Still we had a great time with this game. The details of the two games run together, but I remember Lee and Longstreet both dying in meaningless skirmishes (Lee because I didn’t want to pay the political cost of putting him in charge of an army, where he’d be a bit more safe). I remember one of Chris’ lesser Union generals — Pope or Price, can’t remember which — becoming a master of amphibious warfare, striking everywhere at once and panicking the entire South, before leading that army into doom in trackless Texas. I remember Stonewall Jackson force-marching across three states to attack the U.S. Congress … in Springfield, Illinois. Yeah, we had some fun.
But Winter Quarters wasn’t just about Chris D. and I playing wargames in the garage! Day turned to night while we were struggling with the War Between the States and the crowd began to drift in — Tiege, Chuck, Keefer (aka H.R.H. What If?), Ron, Dave, Mike. Games of Dominant Species and Macao broke out, the sight of which gave me a severe case of cube-aversion, so I conducted a retreat under cover of helping Rita bring in the groceries.
Those games ground to conclusion in a couple hours. I think the birds beat the spiders at one table, while cubes got shoved around in bewildering fashion at the other. Somehow Can’t Stop got to the table, with Chris D. involved (despite his “no fillers!” fatwa); even more amazing, I won the damn game, which might be a first.

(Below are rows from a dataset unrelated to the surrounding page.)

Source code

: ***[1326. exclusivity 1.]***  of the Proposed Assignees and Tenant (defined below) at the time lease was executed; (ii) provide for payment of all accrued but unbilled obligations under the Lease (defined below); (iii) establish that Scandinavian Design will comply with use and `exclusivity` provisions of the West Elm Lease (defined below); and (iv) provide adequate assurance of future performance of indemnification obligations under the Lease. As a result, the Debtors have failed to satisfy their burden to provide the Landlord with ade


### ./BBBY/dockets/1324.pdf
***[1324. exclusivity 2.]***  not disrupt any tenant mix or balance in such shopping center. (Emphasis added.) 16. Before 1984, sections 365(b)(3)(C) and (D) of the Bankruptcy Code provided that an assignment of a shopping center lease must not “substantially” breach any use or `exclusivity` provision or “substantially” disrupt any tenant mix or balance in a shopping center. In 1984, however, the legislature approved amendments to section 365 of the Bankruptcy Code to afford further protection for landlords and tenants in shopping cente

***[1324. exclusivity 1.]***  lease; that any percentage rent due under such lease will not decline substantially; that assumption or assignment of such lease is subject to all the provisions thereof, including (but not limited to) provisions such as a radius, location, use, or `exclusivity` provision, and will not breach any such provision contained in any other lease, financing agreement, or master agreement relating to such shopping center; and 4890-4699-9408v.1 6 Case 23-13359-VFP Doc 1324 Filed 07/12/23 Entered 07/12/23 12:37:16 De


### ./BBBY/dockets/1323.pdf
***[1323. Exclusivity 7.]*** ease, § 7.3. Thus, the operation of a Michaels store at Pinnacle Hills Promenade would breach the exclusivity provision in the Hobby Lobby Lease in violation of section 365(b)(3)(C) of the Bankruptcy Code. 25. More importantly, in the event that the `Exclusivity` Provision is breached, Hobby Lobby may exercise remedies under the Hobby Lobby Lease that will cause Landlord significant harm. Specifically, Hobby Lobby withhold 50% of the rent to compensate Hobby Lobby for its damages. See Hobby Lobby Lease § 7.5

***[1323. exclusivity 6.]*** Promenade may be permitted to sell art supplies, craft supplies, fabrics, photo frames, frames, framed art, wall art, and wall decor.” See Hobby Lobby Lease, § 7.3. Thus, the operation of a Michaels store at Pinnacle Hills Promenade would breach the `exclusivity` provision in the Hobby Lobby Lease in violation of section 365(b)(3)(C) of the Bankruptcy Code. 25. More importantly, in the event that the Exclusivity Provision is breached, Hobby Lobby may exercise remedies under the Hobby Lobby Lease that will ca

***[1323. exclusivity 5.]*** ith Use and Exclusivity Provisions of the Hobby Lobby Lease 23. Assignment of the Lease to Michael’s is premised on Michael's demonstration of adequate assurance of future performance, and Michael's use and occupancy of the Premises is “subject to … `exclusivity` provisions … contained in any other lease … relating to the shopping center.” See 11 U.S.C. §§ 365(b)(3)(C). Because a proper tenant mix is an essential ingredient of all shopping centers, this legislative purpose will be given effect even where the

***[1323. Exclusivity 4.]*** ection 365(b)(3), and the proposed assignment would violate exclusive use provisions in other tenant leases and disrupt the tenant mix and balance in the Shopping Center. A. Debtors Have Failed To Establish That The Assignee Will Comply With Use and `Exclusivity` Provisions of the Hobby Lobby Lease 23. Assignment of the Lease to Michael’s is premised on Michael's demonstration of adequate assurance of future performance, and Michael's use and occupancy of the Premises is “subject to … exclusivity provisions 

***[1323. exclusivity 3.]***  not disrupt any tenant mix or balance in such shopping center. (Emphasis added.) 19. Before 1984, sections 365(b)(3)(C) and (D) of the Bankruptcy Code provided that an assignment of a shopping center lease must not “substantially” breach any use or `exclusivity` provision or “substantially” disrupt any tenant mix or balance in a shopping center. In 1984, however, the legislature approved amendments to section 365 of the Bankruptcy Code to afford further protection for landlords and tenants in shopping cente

Guerilla is notable for having even more incomprehensible rules than For The People — all of the Greenwood with little of the underlying Mark Herman elegance, for you Avalon Hill fans scoring at home. Having played the game once before, Chris was tasked with teaching it to us cold, and he pulled it off, relying on a vernacular translation of the actual rules, referring to the real manual only when absolutely necessary. The game lurched along, in fits and starts, until 2:00 AM, a harbinger of things to come. I think Chris’ mercenaries won this first game (yes, there would be another, but that’s a story for my Saturday report). Tiege soldiered on in good humor but clearly didn’t care for the game; Mike played his usual crisp game and I think finished second; Keefer was happy to be anyplace other than work; while I had a good enough time but most of it came from making funny voices and creating false narratives around Major Dominquez, who went from corrupt, fat pig to revolutionary hero in the glare of an exploding television station.